**WHAT IS REQUIRED**
Restate the listing below line for line and word for word, without the pictures.

**MATERIAL SHOWN**
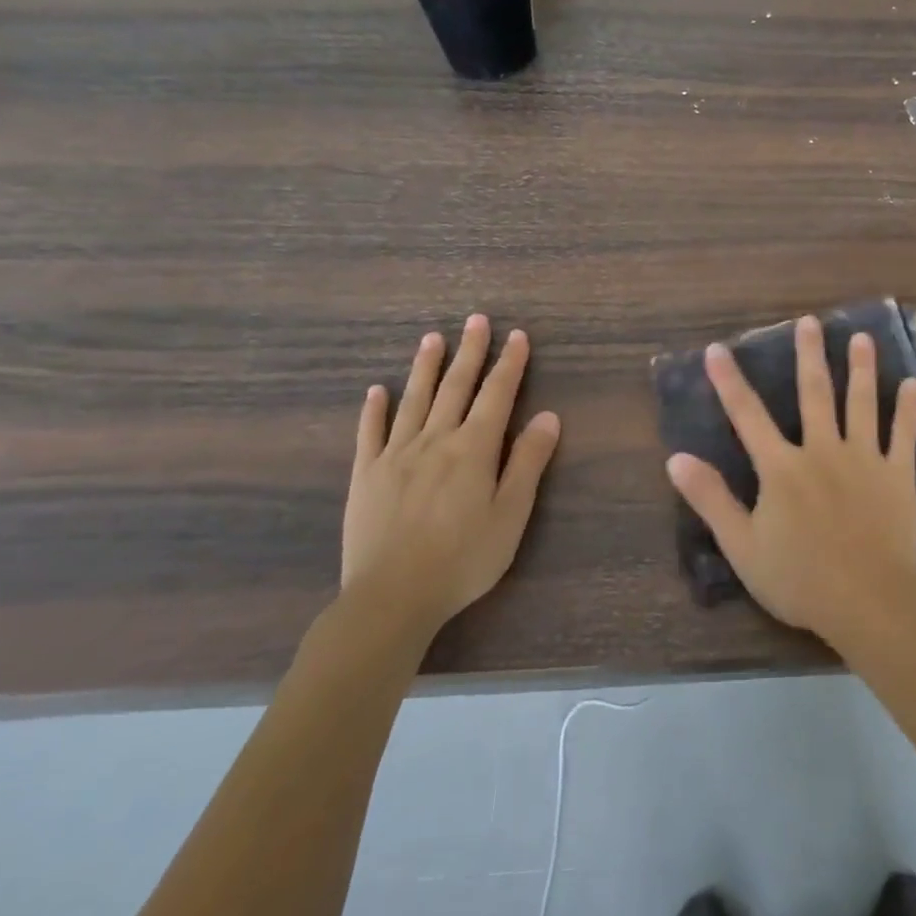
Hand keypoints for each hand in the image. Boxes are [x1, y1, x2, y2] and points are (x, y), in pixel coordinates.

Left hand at [340, 318, 559, 645]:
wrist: (392, 596)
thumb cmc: (463, 558)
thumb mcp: (511, 514)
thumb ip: (528, 463)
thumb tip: (549, 417)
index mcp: (474, 449)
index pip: (497, 395)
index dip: (509, 364)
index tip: (517, 335)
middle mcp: (435, 440)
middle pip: (455, 387)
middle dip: (469, 352)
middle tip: (476, 320)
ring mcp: (395, 455)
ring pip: (414, 400)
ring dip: (426, 367)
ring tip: (433, 338)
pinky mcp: (366, 475)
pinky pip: (371, 432)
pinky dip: (375, 409)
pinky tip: (378, 390)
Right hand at [665, 315, 915, 646]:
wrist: (867, 600)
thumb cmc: (799, 578)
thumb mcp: (742, 545)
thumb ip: (711, 499)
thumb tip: (675, 458)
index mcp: (781, 468)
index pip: (748, 416)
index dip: (729, 382)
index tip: (717, 349)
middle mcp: (822, 451)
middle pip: (814, 394)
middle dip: (808, 356)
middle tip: (809, 322)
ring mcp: (864, 459)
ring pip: (861, 404)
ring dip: (861, 369)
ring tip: (861, 338)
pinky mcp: (897, 475)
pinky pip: (903, 435)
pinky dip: (907, 409)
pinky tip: (912, 385)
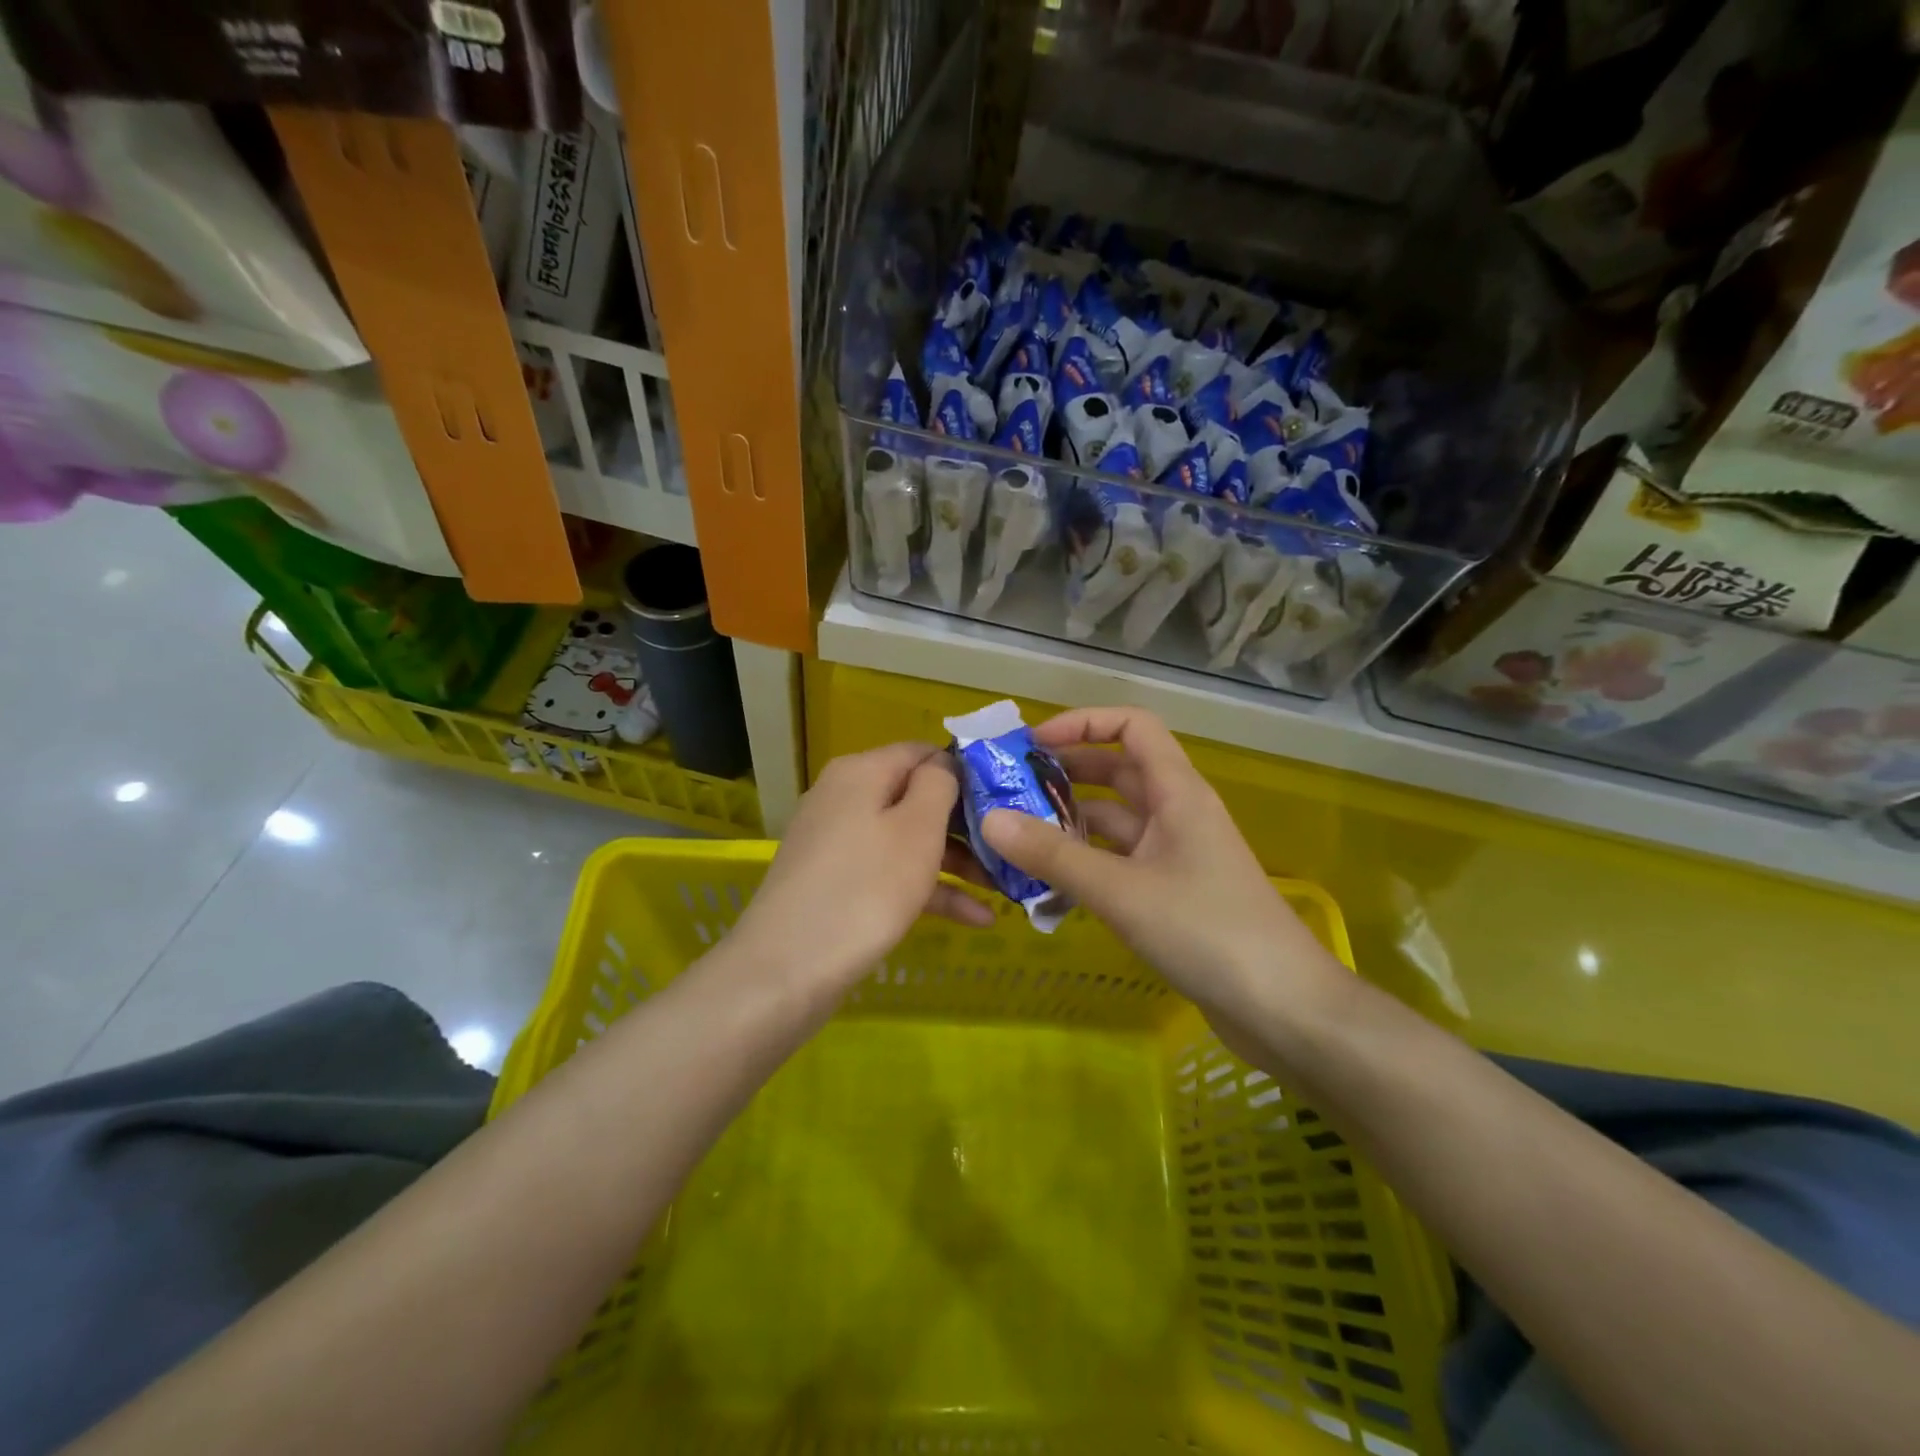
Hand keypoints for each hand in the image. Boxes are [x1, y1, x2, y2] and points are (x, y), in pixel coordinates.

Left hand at [734, 742, 993, 997]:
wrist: (786, 970)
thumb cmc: (866, 888)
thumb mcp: (916, 828)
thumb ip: (938, 784)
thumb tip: (943, 763)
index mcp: (861, 771)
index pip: (923, 752)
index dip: (966, 771)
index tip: (1007, 798)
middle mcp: (844, 797)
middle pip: (916, 797)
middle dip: (966, 825)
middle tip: (1010, 848)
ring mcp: (837, 842)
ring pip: (907, 839)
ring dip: (956, 862)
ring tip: (1004, 888)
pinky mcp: (835, 882)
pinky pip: (890, 872)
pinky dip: (928, 889)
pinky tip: (976, 918)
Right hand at [980, 707, 1342, 1021]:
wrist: (1281, 1007)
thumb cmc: (1206, 931)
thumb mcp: (1120, 890)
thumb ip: (1054, 855)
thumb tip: (990, 818)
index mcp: (1177, 792)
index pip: (1133, 726)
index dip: (1084, 723)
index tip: (1034, 745)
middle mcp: (1177, 813)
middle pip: (1118, 771)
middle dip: (1066, 773)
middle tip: (1010, 790)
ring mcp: (1176, 854)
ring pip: (1115, 820)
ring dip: (1071, 822)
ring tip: (1016, 836)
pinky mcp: (1172, 892)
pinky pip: (1120, 861)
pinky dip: (1086, 862)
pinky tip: (1048, 883)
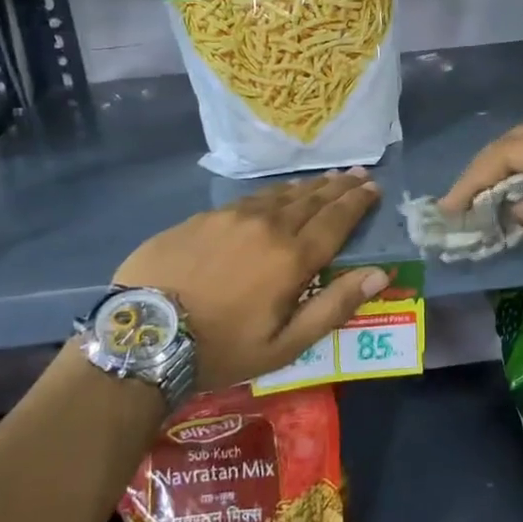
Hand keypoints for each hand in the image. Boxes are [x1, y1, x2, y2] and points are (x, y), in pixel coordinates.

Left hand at [115, 169, 387, 390]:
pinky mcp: (203, 217)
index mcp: (292, 258)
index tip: (374, 187)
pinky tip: (276, 193)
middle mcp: (268, 226)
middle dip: (339, 186)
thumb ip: (334, 307)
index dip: (357, 202)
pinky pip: (249, 199)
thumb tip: (380, 274)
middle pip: (312, 200)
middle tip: (358, 173)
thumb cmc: (220, 348)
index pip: (336, 221)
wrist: (142, 336)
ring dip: (308, 186)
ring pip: (281, 194)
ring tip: (326, 177)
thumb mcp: (284, 345)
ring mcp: (232, 217)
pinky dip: (272, 193)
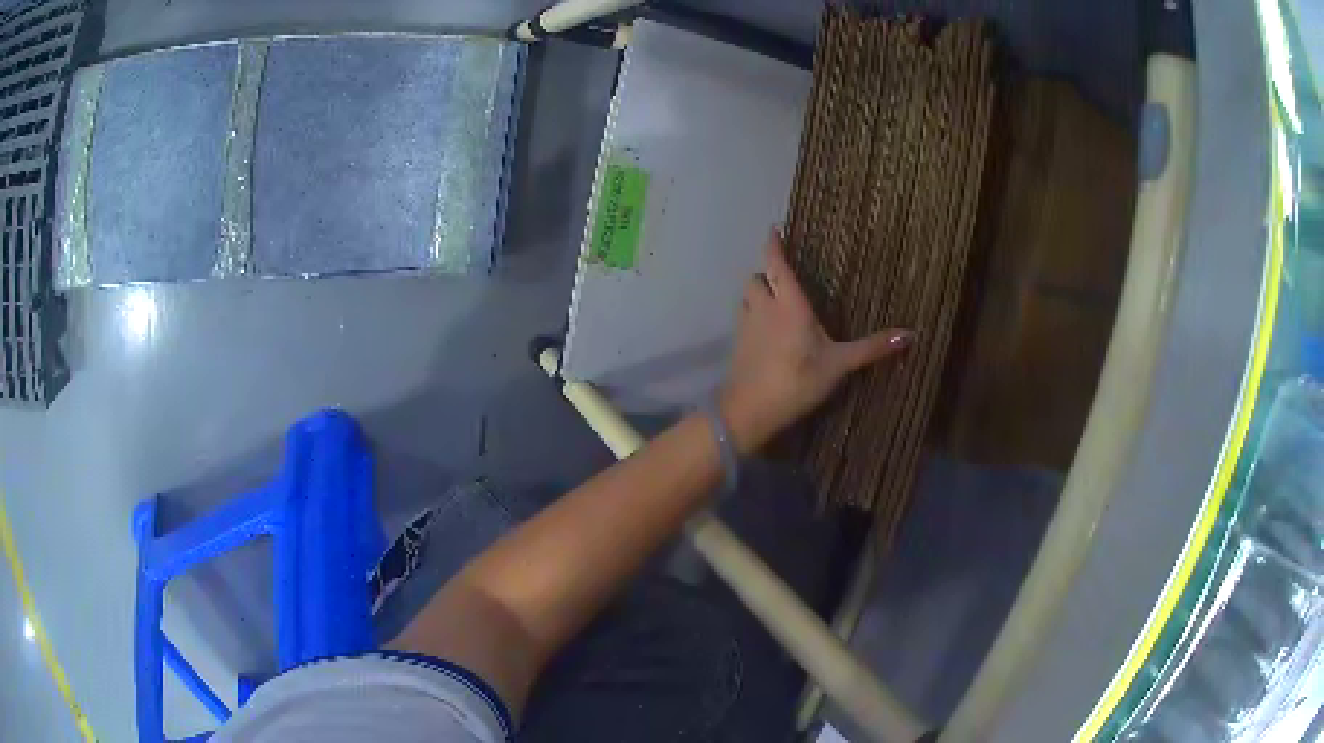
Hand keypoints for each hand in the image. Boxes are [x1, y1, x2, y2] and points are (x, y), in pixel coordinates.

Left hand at [719, 230, 912, 452]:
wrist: (750, 411)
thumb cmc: (797, 381)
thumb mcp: (839, 365)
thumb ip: (872, 348)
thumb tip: (911, 334)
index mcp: (788, 304)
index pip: (776, 264)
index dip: (773, 244)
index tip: (774, 229)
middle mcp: (763, 307)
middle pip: (756, 277)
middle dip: (768, 273)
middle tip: (785, 278)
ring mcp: (746, 325)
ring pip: (747, 297)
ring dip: (758, 294)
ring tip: (776, 302)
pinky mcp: (737, 343)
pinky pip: (743, 318)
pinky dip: (753, 315)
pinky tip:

**TASK ANSWER**
Hand keypoints for each hand in the image. Boxes are [x1, y1, x2, y2] and points are (x, y), in pixel coordinates.

Left hand at [340, 318, 559, 645]:
wrist: (392, 596)
thumb cmc: (463, 558)
thumb mcp: (511, 514)
thumb ip: (528, 463)
thumb tip: (549, 417)
index mcp: (474, 449)
index pip: (497, 395)
index dip: (509, 364)
index tip: (517, 335)
middle mcp: (435, 440)
middle pip: (455, 387)
middle dip: (469, 352)
middle tip: (476, 320)
ring mcp: (395, 455)
ring pip: (414, 400)
ring dip: (426, 367)
ring tip: (433, 338)
pinky mcp: (366, 475)
pinky pip: (371, 432)
pinky dip: (375, 409)
pinky tip: (378, 390)
Right hand at [665, 315, 915, 646]:
wrist: (867, 600)
thumb cmc: (799, 578)
thumb mcp: (742, 545)
thumb ip: (711, 499)
thumb tip: (675, 458)
index mcp: (781, 468)
index pip: (748, 416)
index dip: (729, 382)
index tip: (717, 349)
middle mcp: (822, 451)
middle pip: (814, 394)
middle dip: (808, 356)
middle tip: (809, 322)
ring mcp: (864, 459)
ring pip: (861, 404)
ring dip: (861, 369)
ring tip: (861, 338)
pinky mcp: (897, 475)
pinky pip: (903, 435)
pinky dip: (907, 409)
pinky tip: (912, 385)
Hand keypoints for each hand in the image. Boxes are [x1, y1, x2, y2] and points are (x, y), in pixel coordinates.

Left hand at [734, 742, 993, 997]:
wrist: (786, 970)
thumb cmc: (866, 888)
thumb mcp: (916, 828)
thumb ip: (938, 784)
thumb tip: (943, 763)
index mcp: (861, 771)
index pip: (923, 752)
index dip: (966, 771)
index tip: (1007, 798)
middle mcp: (844, 797)
middle pip: (916, 797)
middle dip: (966, 825)
middle tip: (1010, 848)
ring mcp: (837, 842)
ring pip: (907, 839)
ring dip: (956, 862)
ring tip: (1004, 888)
pinky mcp: (835, 882)
pinky pip: (890, 872)
pinky dip: (928, 889)
pinky tip: (976, 918)
Right hand at [980, 707, 1342, 1021]:
wrist: (1281, 1007)
thumb cmc: (1206, 931)
thumb mcp: (1120, 890)
thumb ip: (1054, 855)
thumb tip: (990, 818)
index mcp: (1177, 792)
index pip: (1133, 726)
index dip: (1084, 723)
index tip: (1034, 745)
middle mcp: (1177, 813)
middle pip: (1118, 771)
middle dip: (1066, 773)
middle tip: (1010, 790)
ring mcp: (1176, 854)
ring pip: (1115, 820)
ring dip: (1071, 822)
ring tip: (1016, 836)
pinky mcp: (1172, 892)
pinky pip: (1120, 861)
pinky dip: (1086, 862)
pinky tip: (1048, 883)
Hand keypoints for each hand in the image. Boxes are [x1, y1, x2, y2] and points are (x, y), in pixel coordinates.

Left hand at [115, 169, 387, 390]:
pinky mcp: (203, 217)
index mcp: (292, 258)
index tip: (374, 187)
pinky tip: (276, 193)
middle mcp: (268, 226)
middle dip: (339, 186)
thumb ip: (334, 307)
index dip: (357, 202)
pinky pip: (249, 199)
thumb tip: (380, 274)
middle pip: (312, 200)
middle tip: (358, 173)
thumb cmc: (220, 348)
index pip: (336, 221)
wrist: (142, 336)
ring dip: (308, 186)
ring pip: (281, 194)
ring tip: (326, 177)
thumb mcp: (284, 345)
ring mcp: (232, 217)
pinky dip: (272, 193)
Hand keypoints for each hand in the image. Boxes are [x1, y1, x2, y2] and points are (x, y), in pixel coordinates.

Left hand at [719, 230, 912, 452]:
wrist: (750, 411)
thumb cmc: (797, 381)
thumb mcp: (839, 365)
thumb ip: (872, 348)
thumb tip: (911, 334)
index mcp: (788, 304)
index pip: (776, 264)
index dip: (773, 244)
index tip: (774, 229)
middle mcp: (763, 307)
middle pip: (756, 277)
middle dip: (768, 273)
middle tip: (785, 278)
ring mcp: (746, 325)
ring pip: (747, 297)
ring dip: (758, 294)
ring tip: (776, 302)
pinky mcp: (737, 343)
pinky pip: (743, 318)
pinky dip: (753, 315)
pinky tip:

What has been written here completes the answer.